** Opening Entries supplied block **

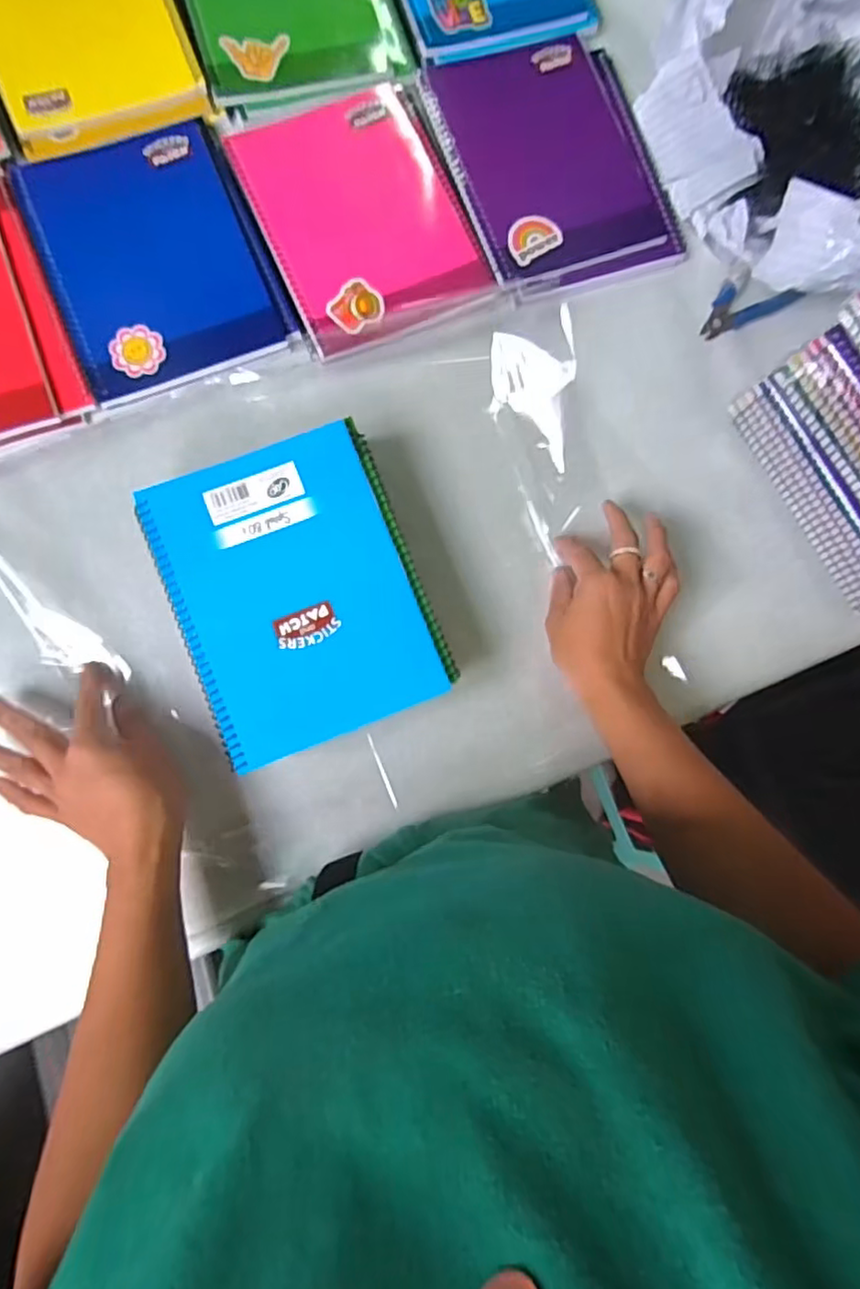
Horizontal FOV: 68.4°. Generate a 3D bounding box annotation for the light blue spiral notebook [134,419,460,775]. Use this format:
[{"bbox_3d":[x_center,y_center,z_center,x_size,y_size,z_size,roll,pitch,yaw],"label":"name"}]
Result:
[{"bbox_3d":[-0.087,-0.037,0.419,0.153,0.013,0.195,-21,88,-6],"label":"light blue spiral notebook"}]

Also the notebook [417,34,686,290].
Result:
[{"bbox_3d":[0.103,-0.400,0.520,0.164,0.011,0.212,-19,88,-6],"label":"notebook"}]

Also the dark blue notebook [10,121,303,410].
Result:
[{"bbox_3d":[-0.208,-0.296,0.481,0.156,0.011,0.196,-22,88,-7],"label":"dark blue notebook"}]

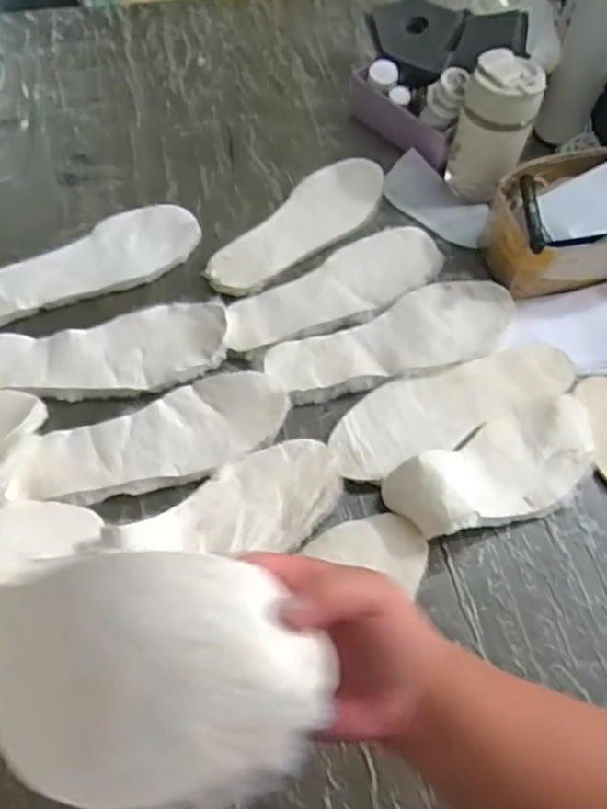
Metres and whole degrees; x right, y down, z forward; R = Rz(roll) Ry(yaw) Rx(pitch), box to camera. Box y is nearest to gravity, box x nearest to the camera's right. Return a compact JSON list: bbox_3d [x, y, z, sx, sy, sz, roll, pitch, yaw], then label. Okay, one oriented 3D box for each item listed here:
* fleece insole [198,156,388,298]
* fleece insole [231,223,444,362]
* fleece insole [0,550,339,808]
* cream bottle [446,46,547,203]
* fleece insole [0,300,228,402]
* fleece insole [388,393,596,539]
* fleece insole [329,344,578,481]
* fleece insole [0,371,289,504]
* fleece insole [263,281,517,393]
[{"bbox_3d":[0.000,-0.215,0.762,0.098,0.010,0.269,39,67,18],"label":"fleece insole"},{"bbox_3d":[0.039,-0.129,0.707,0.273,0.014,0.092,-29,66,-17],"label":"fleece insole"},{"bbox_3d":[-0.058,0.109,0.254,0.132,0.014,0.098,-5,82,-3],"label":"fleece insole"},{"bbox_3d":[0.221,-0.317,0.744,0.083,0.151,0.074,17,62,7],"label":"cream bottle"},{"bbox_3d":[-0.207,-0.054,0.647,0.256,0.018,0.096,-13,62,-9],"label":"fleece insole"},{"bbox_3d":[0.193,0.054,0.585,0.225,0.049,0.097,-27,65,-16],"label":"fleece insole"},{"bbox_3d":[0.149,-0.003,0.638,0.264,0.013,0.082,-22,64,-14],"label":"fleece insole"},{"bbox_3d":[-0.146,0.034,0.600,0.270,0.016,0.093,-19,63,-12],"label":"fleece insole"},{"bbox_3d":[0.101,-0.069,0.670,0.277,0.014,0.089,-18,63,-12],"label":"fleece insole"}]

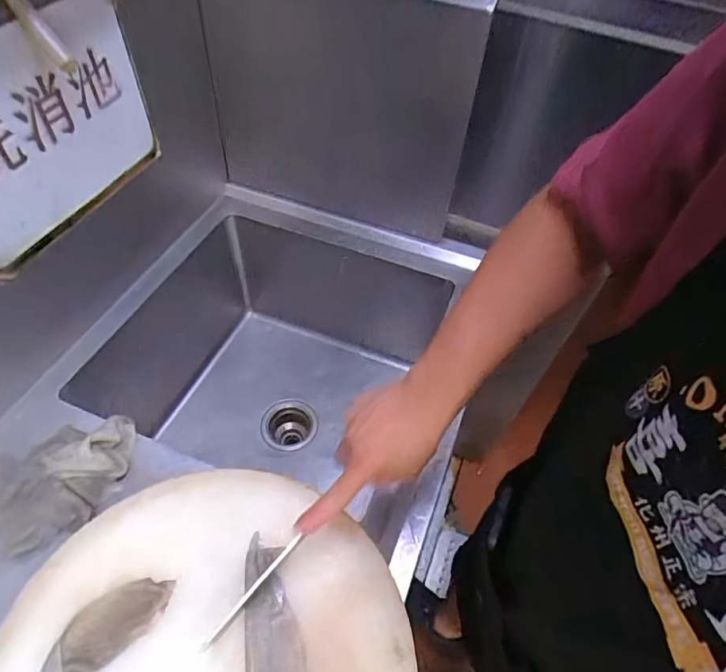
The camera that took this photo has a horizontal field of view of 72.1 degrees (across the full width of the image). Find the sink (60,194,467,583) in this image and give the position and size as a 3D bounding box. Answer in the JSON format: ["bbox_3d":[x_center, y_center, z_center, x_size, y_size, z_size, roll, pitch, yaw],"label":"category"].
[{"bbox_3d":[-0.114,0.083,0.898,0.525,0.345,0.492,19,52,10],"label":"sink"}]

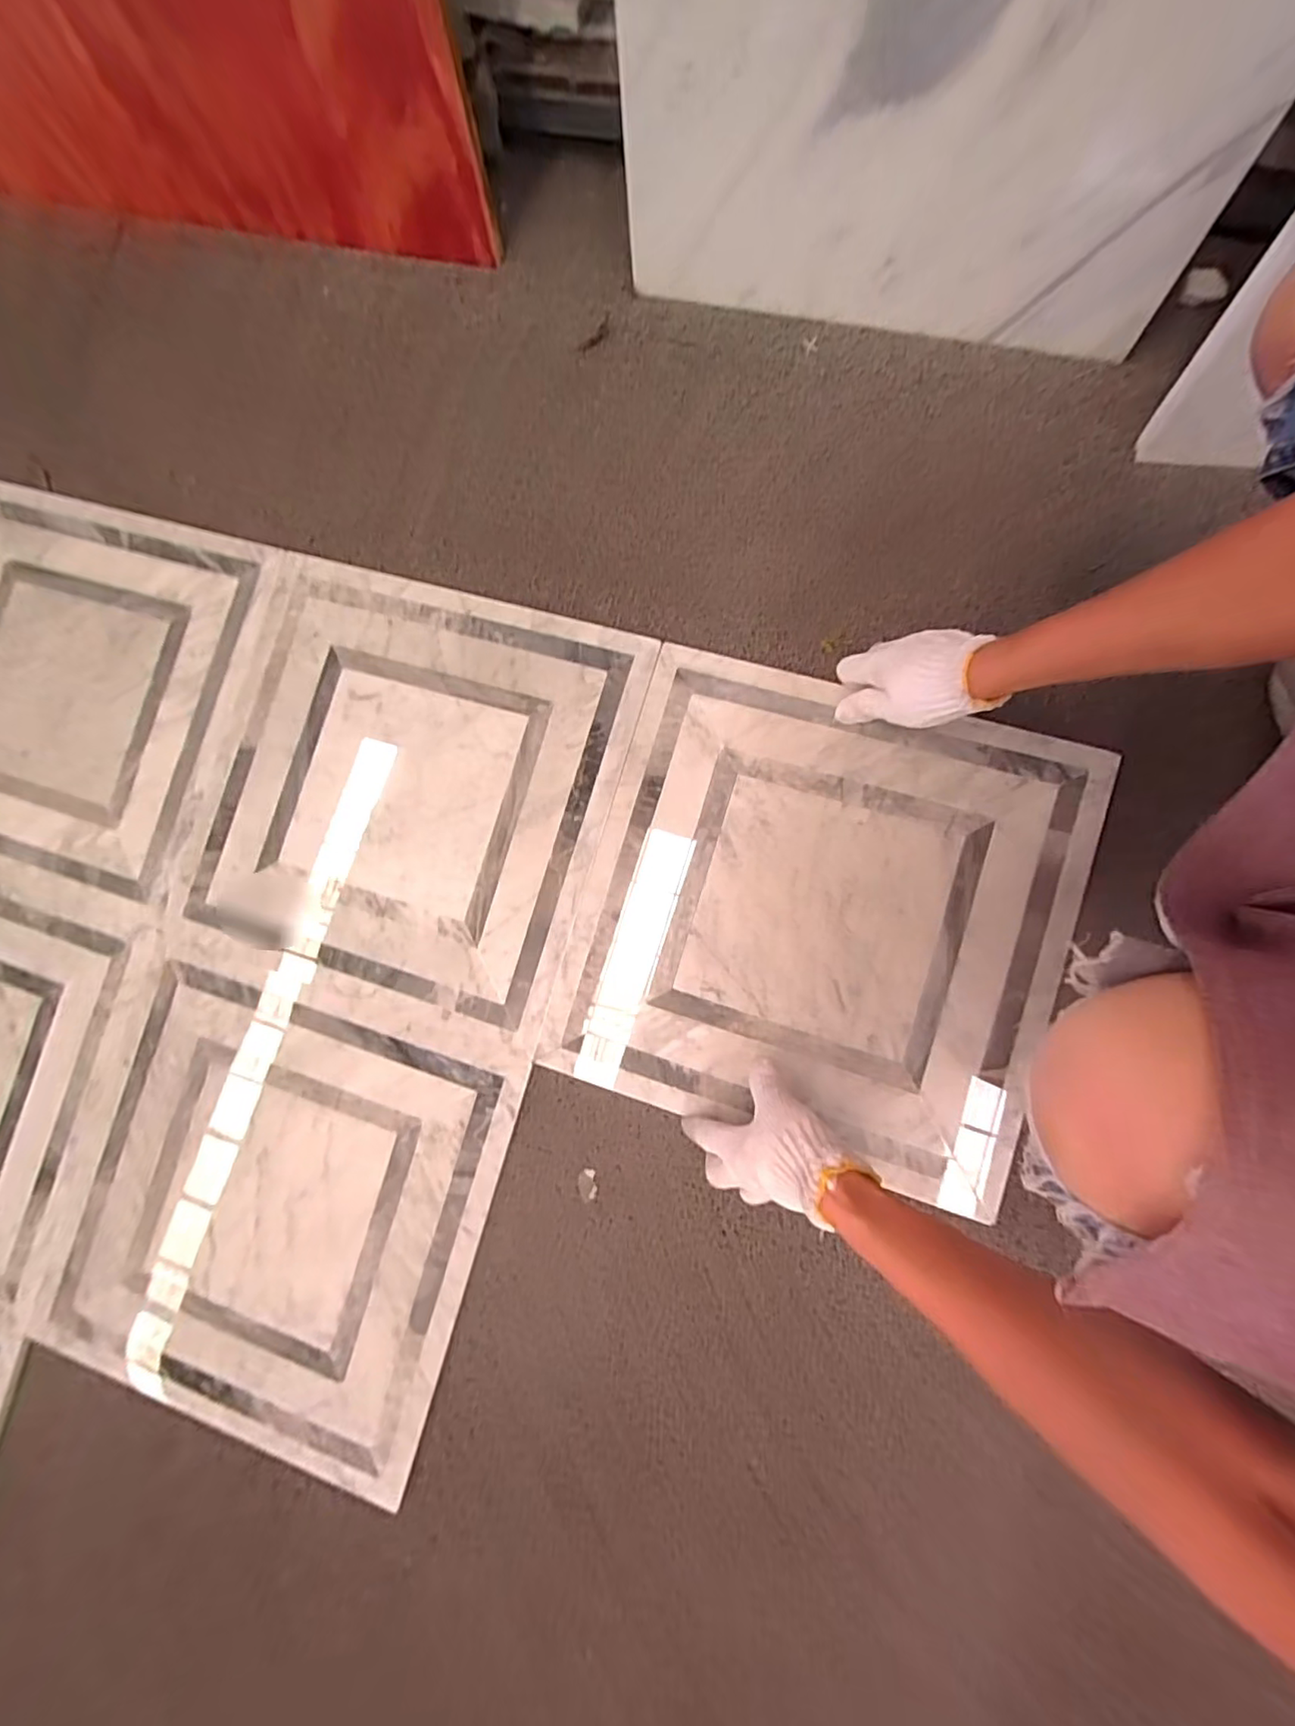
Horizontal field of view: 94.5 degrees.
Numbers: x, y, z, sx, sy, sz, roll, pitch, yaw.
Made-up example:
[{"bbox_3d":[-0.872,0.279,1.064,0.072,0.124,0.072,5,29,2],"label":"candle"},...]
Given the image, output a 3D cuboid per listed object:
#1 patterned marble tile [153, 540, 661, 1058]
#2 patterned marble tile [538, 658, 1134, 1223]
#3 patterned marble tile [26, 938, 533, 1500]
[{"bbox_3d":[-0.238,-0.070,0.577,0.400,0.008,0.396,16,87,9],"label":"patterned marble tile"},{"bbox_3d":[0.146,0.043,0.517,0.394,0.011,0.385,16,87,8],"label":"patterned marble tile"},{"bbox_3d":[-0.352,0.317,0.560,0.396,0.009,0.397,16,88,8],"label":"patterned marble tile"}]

** Closing Entries supplied block **

Exercise
In which lines of the material above does the string "listed" occur? Copy them all.

Answer box
Metres and whole degrees; x right, y down, z forward; R = Rz(roll) Ry(yaw) Rx(pitch), box to camera. Box y is nearest to gravity, box x nearest to the camera's right. Return a compact JSON list: bbox_3d [x, y, z, sx, sy, sz, roll, pitch, yaw], then label. Okay, one oriented 3D box for each item listed here:
Given the image, output a 3D cuboid per listed object:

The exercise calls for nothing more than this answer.